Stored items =
+++

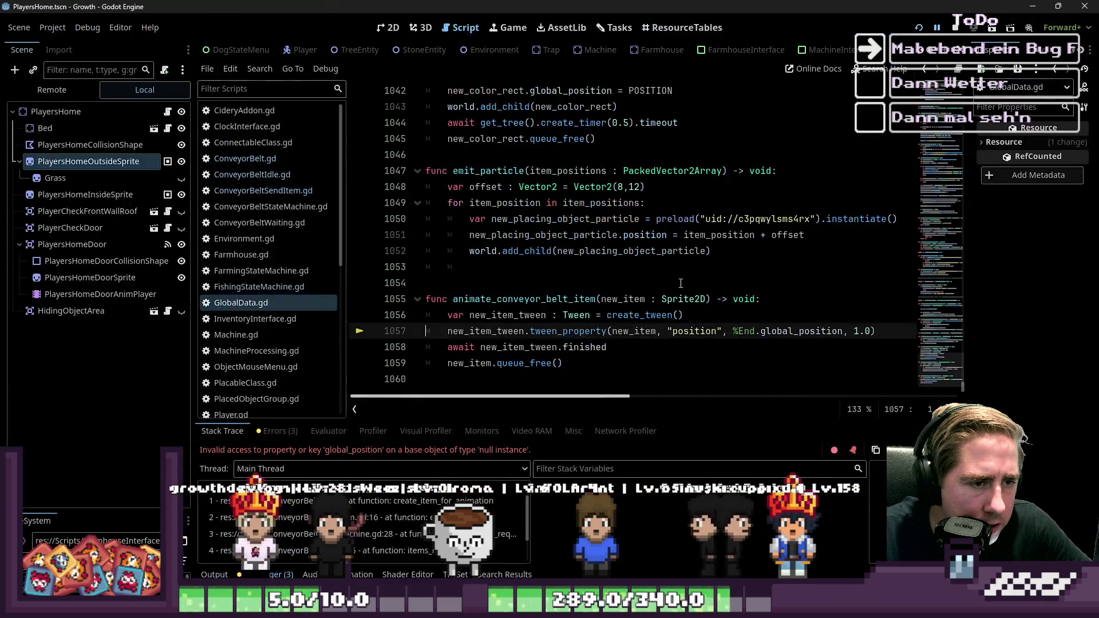
left_click(600, 289)
left_click(566, 366)
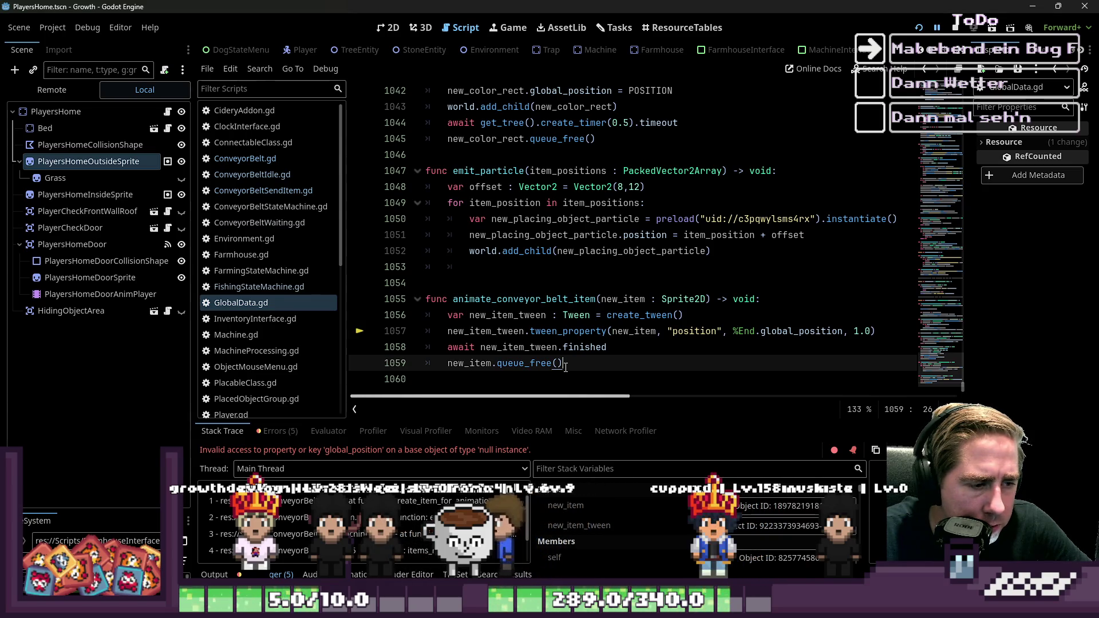
Inspect the new_item parameter and the new_item_tween value in animate_conveyor_belt_item
double_click(611, 299)
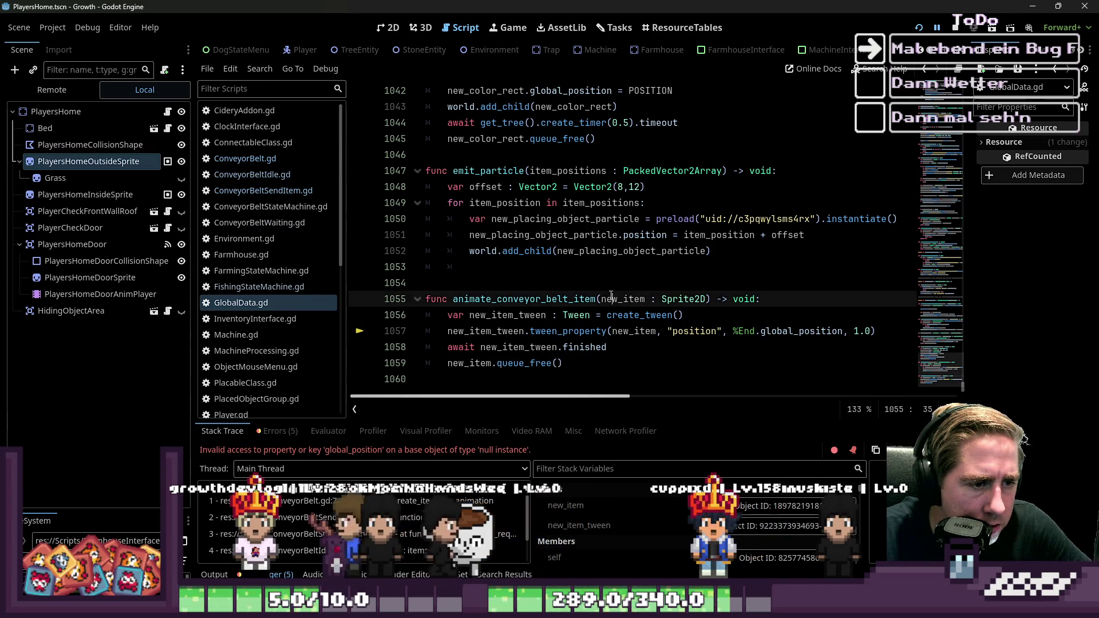
left_click(565, 332)
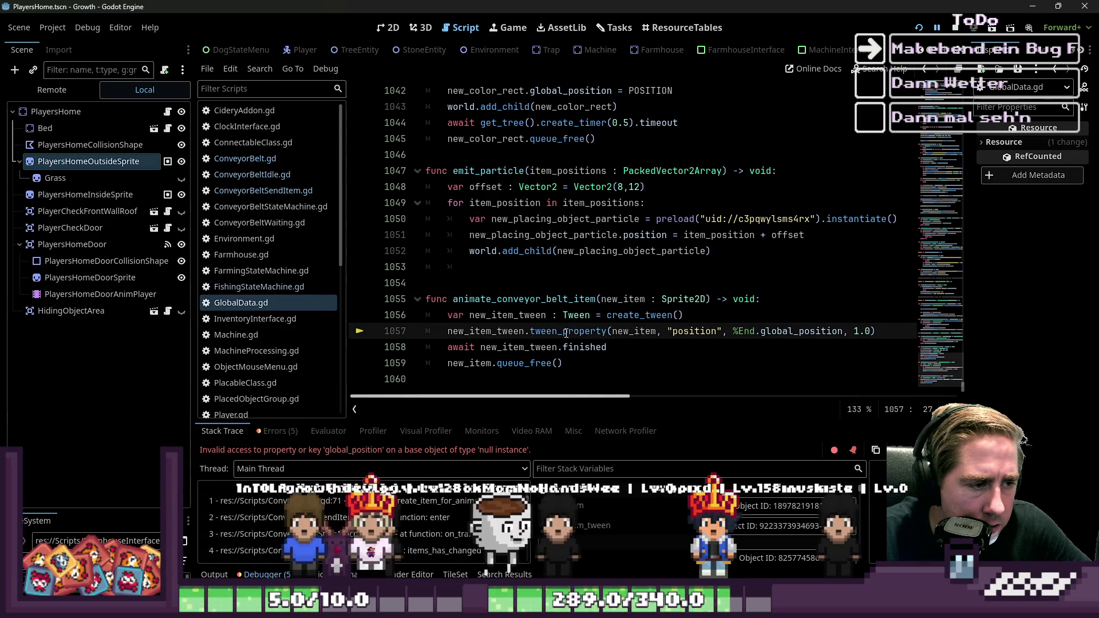
double_click(496, 345)
double_click(485, 331)
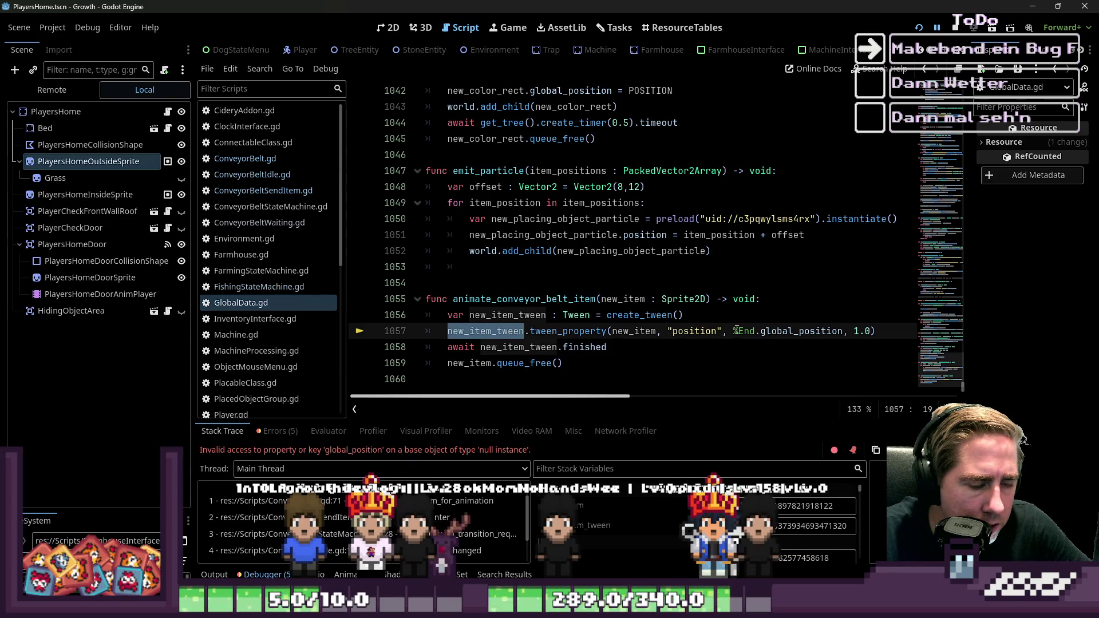
Add a conveyorbelt parameter typed as ConveyorBelt to animate_conveyor_belt_item
left_click(601, 299)
type("conveyorbelt")
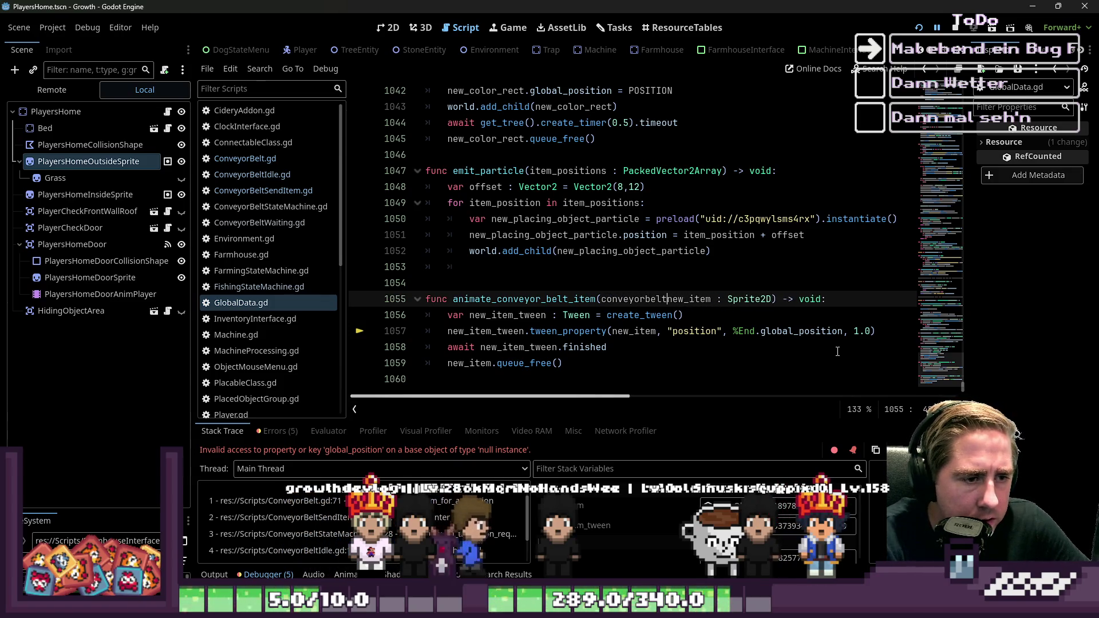
key("Left")
key("Left")
type(": ")
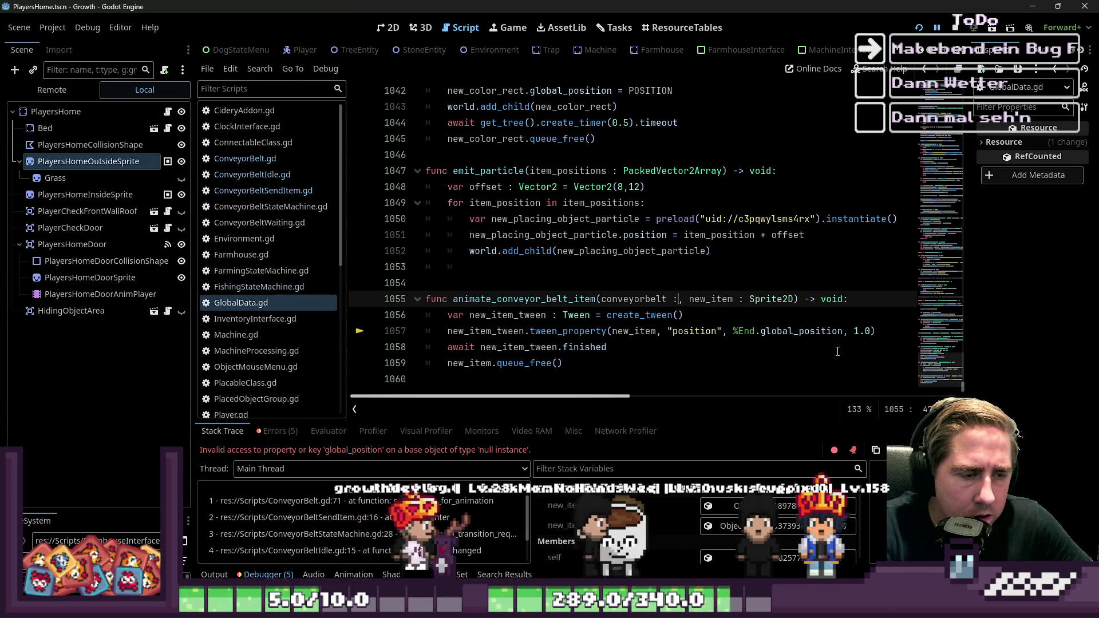
type("Connectabl")
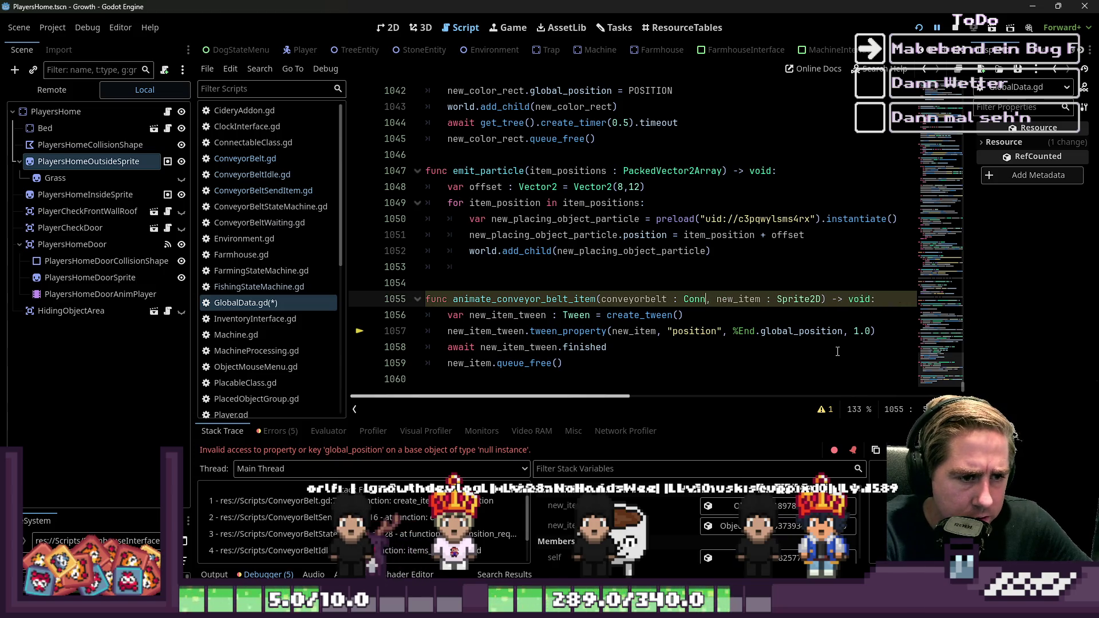
type("yorBelt")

+++

Action item =
Transcribe the records above exactly and drop every picture.

Written solution =
left_click(600, 289)
left_click(566, 366)
Inspect the new_item parameter and the new_item_tween value in animate_conveyor_belt_item
double_click(611, 299)
left_click(565, 332)
double_click(496, 345)
double_click(485, 331)
Add a conveyorbelt parameter typed as ConveyorBelt to animate_conveyor_belt_item
left_click(601, 299)
type("conveyorbelt")
key("Left")
key("Left")
type(": ")
type("Connectabl")
type("yorBelt")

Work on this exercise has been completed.